McAfee Enterprise and FireEye recently teamed to release their 2022 Threat Predictions. In this blog, we take a deeper dive into cloud security topics from these predictions focusing on the targeting of API services and apps exploitation of containers in 2022.
5G and IoT Traffic Between API Services and Apps Will Make Them Increasingly Lucrative Targets
Recent statistics suggest that more than 80% of all internet traffic belongs to API-based services. It’s the type of increased usage that grabs the attention of threat developers hunting for rewarding targets.
Feature-rich APIs have moved from being just a middleware to applications and have evolved to become the backbone of most modern applications that we consume today. Examples include:
- 5G mobile applications – 5G connectivity and deployment of IoT endpoints have increased dramatically providing higher capacity for broader connectivity needs.

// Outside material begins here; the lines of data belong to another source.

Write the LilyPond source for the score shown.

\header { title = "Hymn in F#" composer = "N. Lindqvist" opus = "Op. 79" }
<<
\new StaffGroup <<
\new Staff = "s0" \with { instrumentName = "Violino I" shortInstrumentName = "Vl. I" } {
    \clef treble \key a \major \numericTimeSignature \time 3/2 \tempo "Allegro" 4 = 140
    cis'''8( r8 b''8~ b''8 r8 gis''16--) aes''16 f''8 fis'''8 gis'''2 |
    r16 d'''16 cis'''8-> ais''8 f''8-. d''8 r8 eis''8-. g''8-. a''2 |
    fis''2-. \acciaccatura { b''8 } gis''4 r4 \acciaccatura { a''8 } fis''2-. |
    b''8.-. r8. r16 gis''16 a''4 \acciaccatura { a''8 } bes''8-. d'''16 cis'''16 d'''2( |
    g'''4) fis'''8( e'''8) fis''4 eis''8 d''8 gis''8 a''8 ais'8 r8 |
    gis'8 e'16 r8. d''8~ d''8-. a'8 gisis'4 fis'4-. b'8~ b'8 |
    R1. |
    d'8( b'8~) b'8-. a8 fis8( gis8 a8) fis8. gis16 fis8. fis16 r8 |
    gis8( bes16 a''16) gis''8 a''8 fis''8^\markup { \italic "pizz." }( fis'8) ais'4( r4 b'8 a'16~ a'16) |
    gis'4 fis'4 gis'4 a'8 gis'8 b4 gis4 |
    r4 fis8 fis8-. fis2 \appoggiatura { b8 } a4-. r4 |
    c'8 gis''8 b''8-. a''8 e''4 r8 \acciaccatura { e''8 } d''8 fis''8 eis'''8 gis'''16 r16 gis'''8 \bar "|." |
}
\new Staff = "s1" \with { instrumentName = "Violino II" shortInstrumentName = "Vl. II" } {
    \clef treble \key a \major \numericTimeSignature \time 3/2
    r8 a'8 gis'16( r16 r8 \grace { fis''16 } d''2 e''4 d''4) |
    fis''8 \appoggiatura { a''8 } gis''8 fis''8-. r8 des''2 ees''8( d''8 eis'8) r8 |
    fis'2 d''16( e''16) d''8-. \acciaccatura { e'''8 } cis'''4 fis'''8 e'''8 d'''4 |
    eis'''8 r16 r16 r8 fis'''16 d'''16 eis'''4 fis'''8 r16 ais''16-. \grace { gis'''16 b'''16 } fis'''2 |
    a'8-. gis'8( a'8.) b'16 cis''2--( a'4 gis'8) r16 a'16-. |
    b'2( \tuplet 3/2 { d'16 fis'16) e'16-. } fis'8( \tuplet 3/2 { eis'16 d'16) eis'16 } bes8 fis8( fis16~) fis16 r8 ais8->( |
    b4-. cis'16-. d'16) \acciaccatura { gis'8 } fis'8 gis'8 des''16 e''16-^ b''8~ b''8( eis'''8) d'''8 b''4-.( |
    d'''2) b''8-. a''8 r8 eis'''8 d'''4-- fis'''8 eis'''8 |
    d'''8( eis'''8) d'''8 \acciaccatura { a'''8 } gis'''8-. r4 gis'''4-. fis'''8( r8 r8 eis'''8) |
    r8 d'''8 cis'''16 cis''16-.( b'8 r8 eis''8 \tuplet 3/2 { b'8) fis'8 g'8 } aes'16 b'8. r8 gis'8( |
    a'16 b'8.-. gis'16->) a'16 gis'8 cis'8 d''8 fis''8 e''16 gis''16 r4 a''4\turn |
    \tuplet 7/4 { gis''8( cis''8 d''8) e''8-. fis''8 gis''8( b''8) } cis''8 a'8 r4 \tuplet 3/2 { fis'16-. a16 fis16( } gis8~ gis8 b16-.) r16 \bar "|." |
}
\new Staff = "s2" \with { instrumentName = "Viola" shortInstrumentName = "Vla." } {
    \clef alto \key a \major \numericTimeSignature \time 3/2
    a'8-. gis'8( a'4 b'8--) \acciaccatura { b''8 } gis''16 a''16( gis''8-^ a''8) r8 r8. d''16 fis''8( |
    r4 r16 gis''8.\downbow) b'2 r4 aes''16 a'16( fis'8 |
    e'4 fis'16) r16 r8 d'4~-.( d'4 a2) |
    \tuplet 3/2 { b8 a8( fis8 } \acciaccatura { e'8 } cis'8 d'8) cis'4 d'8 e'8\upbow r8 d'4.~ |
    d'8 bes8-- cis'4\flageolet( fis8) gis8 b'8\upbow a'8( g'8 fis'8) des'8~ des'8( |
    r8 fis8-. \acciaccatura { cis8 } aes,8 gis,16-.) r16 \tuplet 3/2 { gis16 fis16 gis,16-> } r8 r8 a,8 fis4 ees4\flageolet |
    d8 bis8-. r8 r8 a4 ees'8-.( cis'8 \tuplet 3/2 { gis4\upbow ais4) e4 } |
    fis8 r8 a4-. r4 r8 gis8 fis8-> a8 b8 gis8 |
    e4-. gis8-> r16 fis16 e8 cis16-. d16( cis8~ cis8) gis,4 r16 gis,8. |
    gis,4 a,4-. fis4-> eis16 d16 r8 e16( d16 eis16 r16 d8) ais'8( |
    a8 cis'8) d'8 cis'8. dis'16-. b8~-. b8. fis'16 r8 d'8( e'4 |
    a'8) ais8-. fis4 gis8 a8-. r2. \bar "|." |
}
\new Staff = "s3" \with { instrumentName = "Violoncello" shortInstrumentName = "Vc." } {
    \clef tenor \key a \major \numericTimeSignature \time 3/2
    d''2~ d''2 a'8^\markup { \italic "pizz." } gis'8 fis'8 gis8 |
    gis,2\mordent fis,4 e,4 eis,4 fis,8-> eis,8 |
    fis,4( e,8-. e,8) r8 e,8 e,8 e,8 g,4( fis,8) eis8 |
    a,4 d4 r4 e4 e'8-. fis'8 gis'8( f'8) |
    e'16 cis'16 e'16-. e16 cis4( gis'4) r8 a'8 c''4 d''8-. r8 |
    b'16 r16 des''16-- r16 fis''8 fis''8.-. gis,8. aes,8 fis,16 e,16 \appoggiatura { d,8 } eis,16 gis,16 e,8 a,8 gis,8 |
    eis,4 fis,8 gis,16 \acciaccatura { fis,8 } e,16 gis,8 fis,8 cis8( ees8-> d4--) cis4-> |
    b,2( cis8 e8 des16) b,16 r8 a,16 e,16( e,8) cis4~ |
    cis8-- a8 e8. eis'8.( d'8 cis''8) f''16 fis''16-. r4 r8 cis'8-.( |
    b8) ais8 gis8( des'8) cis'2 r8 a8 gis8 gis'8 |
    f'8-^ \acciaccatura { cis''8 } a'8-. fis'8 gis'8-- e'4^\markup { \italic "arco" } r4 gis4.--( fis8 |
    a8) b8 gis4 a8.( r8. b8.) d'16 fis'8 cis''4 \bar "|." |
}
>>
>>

- Internet of Things – More than 30.9 billion IoT devices are expected to be in use worldwide by 2025. The industrial IoT market was predicted to reach $124 billion in 2021
- Dynamic web-based productivity suites – Global cloud-based office productivity software market is expected to reach $50.7 billion by 2026
In most cases, attacks targeting APIs go undetected as they are generally considered as trusted paths and lack the same level of governance and security controls.
The following are some of the key risks that we see evolving in the future:
- Misconfiguration of APIs resulting in unwanted exposure of information.
- Exploitation of modern authentication mechanisms such as Oauth/Golden SAML to obtain access to APIs and persist within targeted environments.
- Evolution of traditional malware attacks to use more of the cloud APIs, such as the Microsoft Graph API, to land and expand. We have already seen evidence of this in the SolarWinds attack as well as other threat actors such as APT40/ GADOLINIUM.
- Potential misuse of the APIs to launch attacks on enterprise data, such as ransomware on cloud storage services like OneDrive, etc.
- The usage of APIs for software-defined infrastructure also means potential misuse leading to complete infrastructure takeover or shadow infrastructure being created for malicious purposes.
Gaining visibility into application usage with the ability to look at consumed APIs should be a priority for organizations, with the goal of ultimately having a risk-based inventory of accessed APIs and a governance policy to control access to such services. Having visibility of non-user-based entities within the infrastructure such as service accounts and application principles that integrate APIs with the wider enterprise eco-system is also critical.
For developers, developing an effective threat model for their APIs and having a Zero Trust access control mechanism should be a priority alongside effective security logging and telemetry for better incident response and detection of malicious misuse.
Expanded Exploitation of Containers Will Lead to Endpoint Resource Takeovers
Containers have become the de facto platform of modern cloud applications. Organizations see benefits such as portability, efficiency and speed which can decrease time to deploy and manage applications that power innovation for the business. However, the accelerated use of containers increases the attack surface for an organization. Which techniques should you look out for, and which container risk groups will be targeted? Exploitation of public-facing applications (MITRE T1190) is a technique often used by APT and Ransomware groups. MITRE T1190 has become a common entry vector given that cyber criminals are often avid consumers of security news and are always on the lookout for a good exploit. There are numerous past examples in which vulnerabilities concerning remote access software, webservers, network edge equipment and firewalls have been used as an entry point.
The Cloud Security Alliance (CSA) identified multiple container risk groups including:
- Image risks
- vulnerabilities
- configuration defects
- embedded malware
- embedded clear text secrets
- use of untrusted secrets
- Orchestrator
- unbounded administrative access
- unauthorized access
- poorly separated inter-container network traffic
- mixing of workload sensitivity levels
- orchestrator node trust
- Registry
- insecure connections to registries
- stale images in registries
- insufficient authentication and authorization restrictions
- Container
- vulnerabilities within the runtime software
- unbounded network access from containers
- insecure container runtime configurations
- app vulnerabilities
- rogue containers
- Host OS Component
- large attack surface
- shared kernel
- improper user access rights
- host file system tampering
- Hardware
How do you protect yourself? Recommended mitigations include bringing security into the DevOps process through continuous posture assessment for misconfigurations, checks for integrity of images, and controlling administrative privileges. Use the Mitre ATT&CK Matrix for Containers to identify gaps in your cloud security architecture.